## TEKST DO ANALIZY
/---

Już dziś wybory uzupełniające w kilkudziesięciu polskich gminach

Już dziś wybory uzupełniające w kilkudziesięciu polskich gminach

Urna wyborcza, zdjęcie ilustracyjne
Urna wyborcza, zdjęcie ilustracyjne Źródło: Fotolia / Christian Schwier
W niedzielę 26 kwietnia w 26 polskich gminach odbędą się wybory uzupełniające a także 2 referenda w sprawie odwołania burmistrzów. PKW zapewnia, że wszystkie zasady dotyczące bezpieczeństwa sanitarnego zostaną zachowane.

Początkowo wybory te miały się odbyć 5 kwietnia, potem 19 kwietnia, a według ostatniej decyzji szefa rządu w najbliższą niedzielę - 26 kwietnia. Będą to wybory w formie tradycyjnej, aby oddać głos należy udać się do lokalu wyborczego. Swoich przedstawicieli do Rady Gminy wybiorą m.in. mieszkańcy Legnickiego Pola, Terespola, Józefowa, Aleksandrowa, Ciechocinka, Zwolenia oraz Krościenka. Również w niedzielę odbędą się dwa referenda gminne w sprawie odwołania burmistrzów Pieniężna oraz Tuczna przed upływem kadencji.

\---

Przepisz wiernie z tekstu o wyborach uzupełniających fragment od słów „Początkowo wybory te miały” aż po słowa „przed upływem kadencji.”. Opieraj się wyłącznie na tekście o wyborach uzupełniających.

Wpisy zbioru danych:
/---

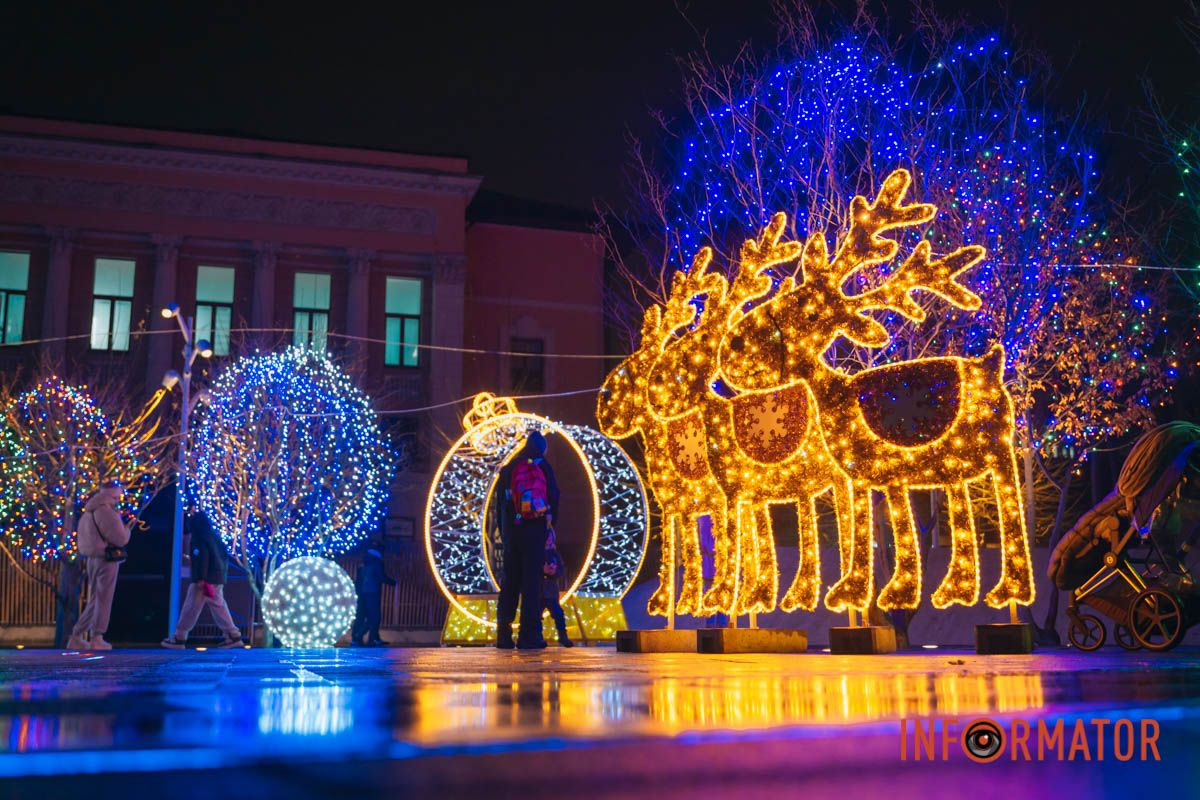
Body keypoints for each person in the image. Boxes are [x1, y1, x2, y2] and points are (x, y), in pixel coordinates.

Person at [494, 430, 560, 650]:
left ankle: (503, 633)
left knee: (510, 580)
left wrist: (504, 531)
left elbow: (498, 505)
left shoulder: (509, 467)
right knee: (532, 583)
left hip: (512, 532)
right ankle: (529, 635)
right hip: (534, 531)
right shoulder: (543, 466)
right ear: (542, 448)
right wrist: (549, 527)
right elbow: (555, 497)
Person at [161, 506, 243, 649]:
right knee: (219, 607)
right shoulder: (214, 537)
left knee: (191, 607)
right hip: (216, 578)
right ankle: (233, 635)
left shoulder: (198, 538)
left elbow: (201, 558)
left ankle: (179, 637)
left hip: (205, 580)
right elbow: (223, 557)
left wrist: (201, 578)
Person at [67, 480, 132, 650]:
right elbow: (120, 538)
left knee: (95, 598)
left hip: (92, 558)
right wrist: (127, 529)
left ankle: (77, 635)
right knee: (104, 598)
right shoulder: (106, 511)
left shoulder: (89, 510)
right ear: (114, 492)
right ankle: (97, 636)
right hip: (106, 558)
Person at [350, 539, 395, 646]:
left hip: (361, 593)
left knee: (361, 615)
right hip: (373, 592)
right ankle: (366, 638)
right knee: (374, 617)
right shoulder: (377, 562)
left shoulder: (363, 562)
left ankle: (358, 638)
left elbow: (358, 580)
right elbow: (381, 576)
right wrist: (393, 582)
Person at [542, 528, 573, 647]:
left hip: (551, 592)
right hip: (539, 591)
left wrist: (554, 572)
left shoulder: (555, 554)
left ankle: (563, 636)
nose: (548, 539)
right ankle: (538, 637)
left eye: (550, 537)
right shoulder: (536, 552)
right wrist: (543, 571)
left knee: (558, 613)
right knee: (536, 615)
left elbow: (561, 569)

\---

## WYNIK ĆWICZENIA
Początkowo wybory te miały się odbyć 5 kwietnia, potem 19 kwietnia, a według ostatniej decyzji szefa rządu w najbliższą niedzielę - 26 kwietnia. Będą to wybory w formie tradycyjnej, aby oddać głos należy udać się do lokalu wyborczego. Swoich przedstawicieli do Rady Gminy wybiorą m.in. mieszkańcy Legnickiego Pola, Terespola, Józefowa, Aleksandrowa, Ciechocinka, Zwolenia oraz Krościenka. Również w niedzielę odbędą się dwa referenda gminne w sprawie odwołania burmistrzów Pieniężna oraz Tuczna przed upływem kadencji.